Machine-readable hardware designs

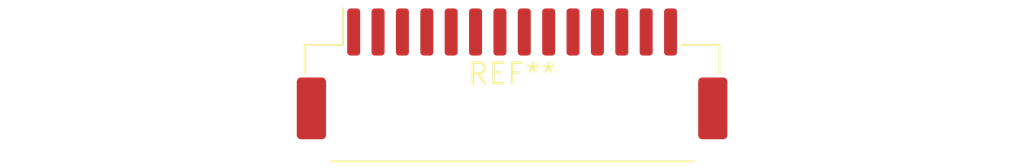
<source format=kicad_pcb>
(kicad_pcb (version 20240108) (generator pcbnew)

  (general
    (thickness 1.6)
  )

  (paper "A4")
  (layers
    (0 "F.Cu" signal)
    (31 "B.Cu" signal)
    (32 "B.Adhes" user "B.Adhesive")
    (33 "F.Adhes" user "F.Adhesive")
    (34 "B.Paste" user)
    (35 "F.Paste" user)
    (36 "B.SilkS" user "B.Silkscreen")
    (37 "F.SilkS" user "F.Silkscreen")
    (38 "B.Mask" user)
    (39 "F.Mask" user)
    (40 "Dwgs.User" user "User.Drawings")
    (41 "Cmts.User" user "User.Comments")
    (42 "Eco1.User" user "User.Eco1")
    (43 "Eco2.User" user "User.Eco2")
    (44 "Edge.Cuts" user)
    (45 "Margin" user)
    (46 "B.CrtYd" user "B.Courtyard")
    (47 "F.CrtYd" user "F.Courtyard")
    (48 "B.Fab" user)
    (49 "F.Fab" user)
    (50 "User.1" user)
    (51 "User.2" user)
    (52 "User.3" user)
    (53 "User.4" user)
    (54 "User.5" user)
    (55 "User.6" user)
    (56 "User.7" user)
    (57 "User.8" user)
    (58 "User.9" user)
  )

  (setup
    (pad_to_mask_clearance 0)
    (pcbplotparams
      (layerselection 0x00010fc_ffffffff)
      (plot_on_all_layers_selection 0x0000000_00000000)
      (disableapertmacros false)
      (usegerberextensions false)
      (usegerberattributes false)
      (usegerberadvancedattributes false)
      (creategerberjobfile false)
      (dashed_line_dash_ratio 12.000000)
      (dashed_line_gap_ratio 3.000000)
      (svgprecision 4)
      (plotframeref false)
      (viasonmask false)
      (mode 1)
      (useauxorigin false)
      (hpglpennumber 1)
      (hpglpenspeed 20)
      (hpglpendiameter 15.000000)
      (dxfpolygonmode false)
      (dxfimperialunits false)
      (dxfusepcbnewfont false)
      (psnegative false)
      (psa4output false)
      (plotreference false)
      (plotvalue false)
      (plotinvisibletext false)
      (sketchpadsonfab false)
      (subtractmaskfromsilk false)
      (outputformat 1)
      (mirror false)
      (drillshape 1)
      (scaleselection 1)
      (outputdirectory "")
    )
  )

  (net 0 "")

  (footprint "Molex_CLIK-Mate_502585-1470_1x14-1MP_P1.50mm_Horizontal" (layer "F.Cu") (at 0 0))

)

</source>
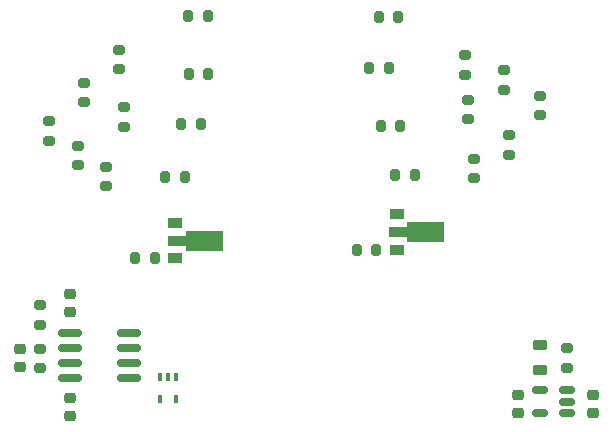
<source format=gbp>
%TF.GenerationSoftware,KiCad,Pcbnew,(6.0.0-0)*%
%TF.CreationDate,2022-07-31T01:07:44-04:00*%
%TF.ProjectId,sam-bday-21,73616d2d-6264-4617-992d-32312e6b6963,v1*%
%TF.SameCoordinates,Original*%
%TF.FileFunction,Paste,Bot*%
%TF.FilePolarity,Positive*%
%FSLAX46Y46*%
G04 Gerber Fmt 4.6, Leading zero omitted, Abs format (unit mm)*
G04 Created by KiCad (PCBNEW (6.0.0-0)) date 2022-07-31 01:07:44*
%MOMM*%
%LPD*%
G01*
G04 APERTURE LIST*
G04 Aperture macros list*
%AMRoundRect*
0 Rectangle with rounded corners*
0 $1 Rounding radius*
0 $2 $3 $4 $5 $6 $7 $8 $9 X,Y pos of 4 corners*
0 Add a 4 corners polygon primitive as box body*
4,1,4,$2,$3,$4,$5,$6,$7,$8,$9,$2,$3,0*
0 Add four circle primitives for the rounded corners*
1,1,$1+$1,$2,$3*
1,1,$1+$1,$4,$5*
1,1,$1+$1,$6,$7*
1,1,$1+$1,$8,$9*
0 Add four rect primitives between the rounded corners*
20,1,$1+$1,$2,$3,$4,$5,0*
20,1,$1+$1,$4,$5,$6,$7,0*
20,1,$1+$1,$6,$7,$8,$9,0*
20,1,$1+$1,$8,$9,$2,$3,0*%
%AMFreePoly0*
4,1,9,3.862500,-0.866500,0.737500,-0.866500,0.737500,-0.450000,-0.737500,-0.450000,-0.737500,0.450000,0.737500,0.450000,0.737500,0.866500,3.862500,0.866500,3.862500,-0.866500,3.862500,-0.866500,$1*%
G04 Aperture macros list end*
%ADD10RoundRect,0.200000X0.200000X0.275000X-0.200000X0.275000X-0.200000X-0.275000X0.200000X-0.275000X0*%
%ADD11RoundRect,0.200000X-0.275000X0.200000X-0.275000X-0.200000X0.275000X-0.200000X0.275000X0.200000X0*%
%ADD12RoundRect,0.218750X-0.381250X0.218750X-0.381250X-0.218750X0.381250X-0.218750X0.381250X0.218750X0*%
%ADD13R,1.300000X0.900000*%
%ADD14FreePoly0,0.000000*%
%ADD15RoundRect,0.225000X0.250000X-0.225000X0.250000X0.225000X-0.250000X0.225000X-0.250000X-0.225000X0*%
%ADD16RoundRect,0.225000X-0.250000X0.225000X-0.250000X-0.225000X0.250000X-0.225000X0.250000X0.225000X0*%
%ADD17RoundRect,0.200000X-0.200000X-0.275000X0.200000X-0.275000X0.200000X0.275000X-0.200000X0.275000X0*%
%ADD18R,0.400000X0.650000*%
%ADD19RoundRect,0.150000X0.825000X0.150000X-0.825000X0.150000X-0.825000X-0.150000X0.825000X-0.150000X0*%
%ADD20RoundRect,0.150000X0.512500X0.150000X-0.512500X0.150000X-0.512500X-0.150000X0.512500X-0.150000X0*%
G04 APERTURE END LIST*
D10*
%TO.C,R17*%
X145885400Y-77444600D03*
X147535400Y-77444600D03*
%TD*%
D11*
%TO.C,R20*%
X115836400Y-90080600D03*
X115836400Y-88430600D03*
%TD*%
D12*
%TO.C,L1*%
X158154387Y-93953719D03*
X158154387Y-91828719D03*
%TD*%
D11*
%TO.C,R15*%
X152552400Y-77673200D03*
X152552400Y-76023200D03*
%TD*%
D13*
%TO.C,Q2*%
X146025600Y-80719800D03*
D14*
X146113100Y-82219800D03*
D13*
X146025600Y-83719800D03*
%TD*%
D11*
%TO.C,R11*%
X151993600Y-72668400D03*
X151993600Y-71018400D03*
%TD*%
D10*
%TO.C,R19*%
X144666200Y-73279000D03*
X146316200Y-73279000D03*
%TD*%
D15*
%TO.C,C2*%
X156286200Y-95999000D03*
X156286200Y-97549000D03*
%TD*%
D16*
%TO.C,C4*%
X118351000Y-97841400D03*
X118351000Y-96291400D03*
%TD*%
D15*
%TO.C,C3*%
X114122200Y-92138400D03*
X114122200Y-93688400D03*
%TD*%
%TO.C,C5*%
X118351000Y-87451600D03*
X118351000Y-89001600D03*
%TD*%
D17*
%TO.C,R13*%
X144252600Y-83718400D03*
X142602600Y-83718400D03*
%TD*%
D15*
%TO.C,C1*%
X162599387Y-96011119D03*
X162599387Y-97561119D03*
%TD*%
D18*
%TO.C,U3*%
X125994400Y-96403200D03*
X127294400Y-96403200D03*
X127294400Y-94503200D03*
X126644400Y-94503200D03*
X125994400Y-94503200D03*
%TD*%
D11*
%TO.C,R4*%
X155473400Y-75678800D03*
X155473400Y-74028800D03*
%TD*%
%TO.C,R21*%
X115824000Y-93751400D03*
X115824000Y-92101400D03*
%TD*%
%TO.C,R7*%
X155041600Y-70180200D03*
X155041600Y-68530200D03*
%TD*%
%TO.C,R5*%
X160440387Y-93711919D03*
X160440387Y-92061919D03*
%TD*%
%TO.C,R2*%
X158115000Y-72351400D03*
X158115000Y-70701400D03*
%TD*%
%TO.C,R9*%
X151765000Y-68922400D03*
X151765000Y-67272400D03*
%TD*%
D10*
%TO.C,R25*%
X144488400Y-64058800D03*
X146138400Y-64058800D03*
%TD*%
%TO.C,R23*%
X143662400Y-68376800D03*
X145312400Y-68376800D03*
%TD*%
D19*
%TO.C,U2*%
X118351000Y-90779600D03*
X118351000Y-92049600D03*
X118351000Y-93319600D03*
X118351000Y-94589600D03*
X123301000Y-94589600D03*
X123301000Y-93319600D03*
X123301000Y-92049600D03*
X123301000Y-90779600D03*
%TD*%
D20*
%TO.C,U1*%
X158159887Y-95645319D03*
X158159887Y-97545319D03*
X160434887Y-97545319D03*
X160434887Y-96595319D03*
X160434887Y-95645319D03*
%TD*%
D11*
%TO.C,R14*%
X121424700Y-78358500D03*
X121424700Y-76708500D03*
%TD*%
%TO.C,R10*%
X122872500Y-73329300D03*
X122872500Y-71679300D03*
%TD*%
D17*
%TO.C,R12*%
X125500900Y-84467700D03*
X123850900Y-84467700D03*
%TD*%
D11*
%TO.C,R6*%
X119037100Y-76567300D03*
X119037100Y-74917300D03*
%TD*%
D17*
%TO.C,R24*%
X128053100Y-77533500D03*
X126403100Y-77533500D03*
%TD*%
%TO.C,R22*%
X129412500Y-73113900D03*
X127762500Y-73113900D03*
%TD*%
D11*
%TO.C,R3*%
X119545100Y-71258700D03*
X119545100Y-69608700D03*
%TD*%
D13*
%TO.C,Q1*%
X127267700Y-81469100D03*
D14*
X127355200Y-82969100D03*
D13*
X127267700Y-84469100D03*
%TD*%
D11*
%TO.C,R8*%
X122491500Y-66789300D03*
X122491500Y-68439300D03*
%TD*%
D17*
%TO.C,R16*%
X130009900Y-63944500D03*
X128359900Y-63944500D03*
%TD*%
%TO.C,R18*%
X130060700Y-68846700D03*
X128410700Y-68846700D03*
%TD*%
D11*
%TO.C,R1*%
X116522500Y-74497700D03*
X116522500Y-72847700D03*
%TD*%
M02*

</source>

◆ WHAT THIS TASK INVOLVES: Only lines belong in the copy: transcribe those from the start of the data through the line that contains "(disableapertmacros false)", and skip the pictures.

◆ EXERCISE RESPONSE:
<source format=kicad_pcb>
(kicad_pcb (version 20240108) (generator pcbnew)

  (general
    (thickness 1.6)
  )

  (paper "A4")
  (layers
    (0 "F.Cu" signal)
    (31 "B.Cu" signal)
    (32 "B.Adhes" user "B.Adhesive")
    (33 "F.Adhes" user "F.Adhesive")
    (34 "B.Paste" user)
    (35 "F.Paste" user)
    (36 "B.SilkS" user "B.Silkscreen")
    (37 "F.SilkS" user "F.Silkscreen")
    (38 "B.Mask" user)
    (39 "F.Mask" user)
    (40 "Dwgs.User" user "User.Drawings")
    (41 "Cmts.User" user "User.Comments")
    (42 "Eco1.User" user "User.Eco1")
    (43 "Eco2.User" user "User.Eco2")
    (44 "Edge.Cuts" user)
    (45 "Margin" user)
    (46 "B.CrtYd" user "B.Courtyard")
    (47 "F.CrtYd" user "F.Courtyard")
    (48 "B.Fab" user)
    (49 "F.Fab" user)
    (50 "User.1" user)
    (51 "User.2" user)
    (52 "User.3" user)
    (53 "User.4" user)
    (54 "User.5" user)
    (55 "User.6" user)
    (56 "User.7" user)
    (57 "User.8" user)
    (58 "User.9" user)
  )

  (setup
    (pad_to_mask_clearance 0)
    (pcbplotparams
      (layerselection 0x00010fc_ffffffff)
      (plot_on_all_layers_selection 0x0000000_00000000)
      (disableapertmacros false)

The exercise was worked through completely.